Continuation of CDOP funding approved
BERKELEY - The Career Development Opportunity Program (CDOP) will continue for at least another year and a half, allowing staff to request funds for training that will broaden their skills and enhance their UC careers. Extending the program — which now moves from pilot status to regular operation — was approved by the Vice Chancellors’ Academic Council earlier this spring.
The only significant change in the program, says CDOP director Steve Overcashier, is that awards to staff now will be based on a calendar year instead of a fiscal year, as was done during the pilot phase. Each staff person can use up to $5,250 per year to pay for training and classes.
“This shift affects those staff who have received or will receive CDOP funds between Jan. 1 and June 30, 2003,” he explains. “For example, if an employee has used $2,000 for classes during that time period, then they have $3,250 left for the rest of 2003. Starting on Jan. 1, 2004, these staff will then have the full $5,250 available.”
Staff who haven’t used any CDOP funds between Jan. 1 and June 30, 2003, can use their full 2003 award of $5,250 between July 1 and the end of the year.
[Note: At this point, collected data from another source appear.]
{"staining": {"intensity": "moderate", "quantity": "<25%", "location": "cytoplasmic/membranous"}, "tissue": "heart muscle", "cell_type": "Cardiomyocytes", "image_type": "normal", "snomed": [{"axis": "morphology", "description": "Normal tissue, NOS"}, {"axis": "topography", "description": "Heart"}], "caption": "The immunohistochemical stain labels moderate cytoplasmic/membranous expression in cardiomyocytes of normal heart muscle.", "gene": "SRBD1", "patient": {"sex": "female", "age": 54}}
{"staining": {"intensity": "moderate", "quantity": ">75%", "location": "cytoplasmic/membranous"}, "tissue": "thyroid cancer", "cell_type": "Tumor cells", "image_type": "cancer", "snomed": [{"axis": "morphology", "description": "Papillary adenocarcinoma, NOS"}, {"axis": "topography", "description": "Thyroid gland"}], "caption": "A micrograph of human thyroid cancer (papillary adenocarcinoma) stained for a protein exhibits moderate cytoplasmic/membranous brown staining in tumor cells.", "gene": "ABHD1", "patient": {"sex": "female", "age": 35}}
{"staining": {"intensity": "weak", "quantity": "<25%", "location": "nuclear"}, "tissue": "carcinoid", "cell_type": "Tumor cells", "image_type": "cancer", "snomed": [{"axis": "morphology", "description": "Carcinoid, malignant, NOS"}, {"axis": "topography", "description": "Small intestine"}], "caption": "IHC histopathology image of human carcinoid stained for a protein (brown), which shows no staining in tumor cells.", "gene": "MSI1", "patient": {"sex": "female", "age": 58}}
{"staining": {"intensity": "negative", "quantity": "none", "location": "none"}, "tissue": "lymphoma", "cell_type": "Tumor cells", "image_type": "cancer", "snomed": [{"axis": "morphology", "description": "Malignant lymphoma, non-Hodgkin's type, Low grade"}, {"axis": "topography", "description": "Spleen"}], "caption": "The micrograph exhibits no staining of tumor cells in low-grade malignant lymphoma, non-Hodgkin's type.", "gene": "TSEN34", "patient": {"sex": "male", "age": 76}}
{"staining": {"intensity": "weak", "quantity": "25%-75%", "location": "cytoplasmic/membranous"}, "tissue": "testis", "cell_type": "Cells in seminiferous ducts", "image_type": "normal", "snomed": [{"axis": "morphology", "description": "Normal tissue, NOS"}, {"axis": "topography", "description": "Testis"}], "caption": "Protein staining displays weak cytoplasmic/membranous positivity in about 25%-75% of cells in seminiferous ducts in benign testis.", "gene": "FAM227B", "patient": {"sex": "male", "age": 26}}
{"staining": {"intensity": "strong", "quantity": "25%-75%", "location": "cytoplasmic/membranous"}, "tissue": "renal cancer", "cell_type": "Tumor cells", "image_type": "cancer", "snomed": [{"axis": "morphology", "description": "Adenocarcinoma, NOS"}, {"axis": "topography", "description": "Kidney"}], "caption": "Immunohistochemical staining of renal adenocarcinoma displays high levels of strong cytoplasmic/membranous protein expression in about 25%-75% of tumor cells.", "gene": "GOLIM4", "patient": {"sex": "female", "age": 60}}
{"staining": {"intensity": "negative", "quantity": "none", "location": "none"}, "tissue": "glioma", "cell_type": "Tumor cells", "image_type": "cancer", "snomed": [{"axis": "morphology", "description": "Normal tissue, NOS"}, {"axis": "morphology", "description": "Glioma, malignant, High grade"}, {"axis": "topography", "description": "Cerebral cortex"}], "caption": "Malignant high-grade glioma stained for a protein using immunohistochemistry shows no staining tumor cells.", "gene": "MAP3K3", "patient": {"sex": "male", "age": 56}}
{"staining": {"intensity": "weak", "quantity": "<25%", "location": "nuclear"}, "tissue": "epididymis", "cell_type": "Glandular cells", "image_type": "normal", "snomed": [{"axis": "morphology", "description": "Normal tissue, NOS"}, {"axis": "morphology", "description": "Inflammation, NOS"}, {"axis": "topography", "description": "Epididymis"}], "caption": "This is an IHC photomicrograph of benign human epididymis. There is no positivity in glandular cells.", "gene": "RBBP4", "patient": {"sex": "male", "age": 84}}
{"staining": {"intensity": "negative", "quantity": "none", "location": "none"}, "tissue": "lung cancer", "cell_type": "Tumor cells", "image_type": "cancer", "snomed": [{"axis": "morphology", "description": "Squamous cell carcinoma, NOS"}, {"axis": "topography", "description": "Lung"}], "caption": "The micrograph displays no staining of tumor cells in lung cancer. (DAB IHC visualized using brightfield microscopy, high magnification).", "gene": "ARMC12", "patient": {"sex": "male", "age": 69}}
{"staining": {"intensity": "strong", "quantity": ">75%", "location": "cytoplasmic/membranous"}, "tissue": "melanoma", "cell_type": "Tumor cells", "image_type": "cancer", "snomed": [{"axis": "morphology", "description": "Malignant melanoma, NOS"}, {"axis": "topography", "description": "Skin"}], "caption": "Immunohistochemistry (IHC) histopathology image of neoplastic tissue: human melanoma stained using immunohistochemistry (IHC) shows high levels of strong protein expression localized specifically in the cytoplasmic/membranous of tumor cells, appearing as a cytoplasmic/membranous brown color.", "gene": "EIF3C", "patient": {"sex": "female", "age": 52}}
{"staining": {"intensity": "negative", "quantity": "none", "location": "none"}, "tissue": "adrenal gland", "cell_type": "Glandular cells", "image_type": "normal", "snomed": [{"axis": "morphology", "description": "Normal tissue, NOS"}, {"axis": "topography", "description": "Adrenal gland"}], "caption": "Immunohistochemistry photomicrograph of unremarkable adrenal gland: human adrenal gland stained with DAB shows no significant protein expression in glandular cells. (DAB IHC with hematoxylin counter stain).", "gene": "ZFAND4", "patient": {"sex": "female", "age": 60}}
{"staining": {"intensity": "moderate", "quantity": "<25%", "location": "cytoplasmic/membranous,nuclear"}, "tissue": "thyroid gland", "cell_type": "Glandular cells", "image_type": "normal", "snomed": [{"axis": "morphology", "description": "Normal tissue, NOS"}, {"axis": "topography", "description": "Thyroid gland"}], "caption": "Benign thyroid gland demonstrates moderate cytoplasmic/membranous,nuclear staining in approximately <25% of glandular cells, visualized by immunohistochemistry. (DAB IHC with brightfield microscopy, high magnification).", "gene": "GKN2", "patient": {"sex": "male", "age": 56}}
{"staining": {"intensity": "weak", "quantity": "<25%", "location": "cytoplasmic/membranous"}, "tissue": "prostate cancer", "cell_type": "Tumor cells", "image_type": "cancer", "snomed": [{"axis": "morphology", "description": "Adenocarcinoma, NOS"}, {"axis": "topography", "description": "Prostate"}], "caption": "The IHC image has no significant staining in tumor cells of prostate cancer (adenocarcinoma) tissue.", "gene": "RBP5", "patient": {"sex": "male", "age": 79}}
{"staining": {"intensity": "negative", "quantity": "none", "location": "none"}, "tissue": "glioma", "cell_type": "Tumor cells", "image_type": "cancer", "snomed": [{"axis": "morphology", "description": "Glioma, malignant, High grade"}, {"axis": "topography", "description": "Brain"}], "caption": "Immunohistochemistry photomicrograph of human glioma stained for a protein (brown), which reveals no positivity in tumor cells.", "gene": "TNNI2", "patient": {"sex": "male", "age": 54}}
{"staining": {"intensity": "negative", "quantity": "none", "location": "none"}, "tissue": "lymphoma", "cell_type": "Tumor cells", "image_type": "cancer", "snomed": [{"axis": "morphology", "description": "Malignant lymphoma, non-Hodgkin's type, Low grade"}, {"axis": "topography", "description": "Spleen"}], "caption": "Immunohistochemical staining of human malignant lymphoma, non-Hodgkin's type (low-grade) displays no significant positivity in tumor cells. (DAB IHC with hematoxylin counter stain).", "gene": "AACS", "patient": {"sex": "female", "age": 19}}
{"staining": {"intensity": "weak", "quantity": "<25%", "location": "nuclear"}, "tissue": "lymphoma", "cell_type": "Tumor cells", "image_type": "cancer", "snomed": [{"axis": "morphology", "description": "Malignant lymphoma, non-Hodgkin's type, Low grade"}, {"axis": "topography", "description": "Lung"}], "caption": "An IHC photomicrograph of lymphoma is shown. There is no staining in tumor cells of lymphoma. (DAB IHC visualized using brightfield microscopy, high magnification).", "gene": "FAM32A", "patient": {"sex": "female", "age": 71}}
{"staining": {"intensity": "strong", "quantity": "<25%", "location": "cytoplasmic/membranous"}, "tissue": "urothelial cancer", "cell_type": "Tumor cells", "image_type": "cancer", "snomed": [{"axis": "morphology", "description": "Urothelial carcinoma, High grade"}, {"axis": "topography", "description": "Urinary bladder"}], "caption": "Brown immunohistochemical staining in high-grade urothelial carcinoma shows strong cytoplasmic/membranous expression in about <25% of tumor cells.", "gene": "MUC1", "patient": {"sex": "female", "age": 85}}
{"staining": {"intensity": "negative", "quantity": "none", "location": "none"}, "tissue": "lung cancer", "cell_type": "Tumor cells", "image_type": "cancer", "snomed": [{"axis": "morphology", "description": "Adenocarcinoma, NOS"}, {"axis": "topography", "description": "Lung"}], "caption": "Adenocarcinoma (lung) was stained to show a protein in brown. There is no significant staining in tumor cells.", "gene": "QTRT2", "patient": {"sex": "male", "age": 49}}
“We know this policy change may seem restrictive,” says Overcashier, “but it keeps us within guidelines put forth by the Internal Revenue Service.”
Other hallmarks of the program remain intact:
- funds are intended for career and professional development for future job opportunities within the UC system;
- awards cover the cost of instruction, books and course material, and non-local travel;
- eligible staff can receive up to 40 hours of release time with the approval of their supervisor;
- part-time, limited appointment, Temporary Assistance Program (TAP), and casual-restricted staff can apply;
- staff can also use the money for career counseling sessions.
Applications for funds are reviewed by a committee of staff members and take about four weeks to process. Applications for the career counseling sessions are reviewed directly by the service providers, and are usually processed within a week.
During its pilot phase, which began last August, the program provided more than $2.4 million in funds to nearly 2,000 staff. The awards were used for a wide-range of learning activities, such classes at UC Extension, courses towards undergraduate and graduate degrees, or workshops offered at trade-specific conferences.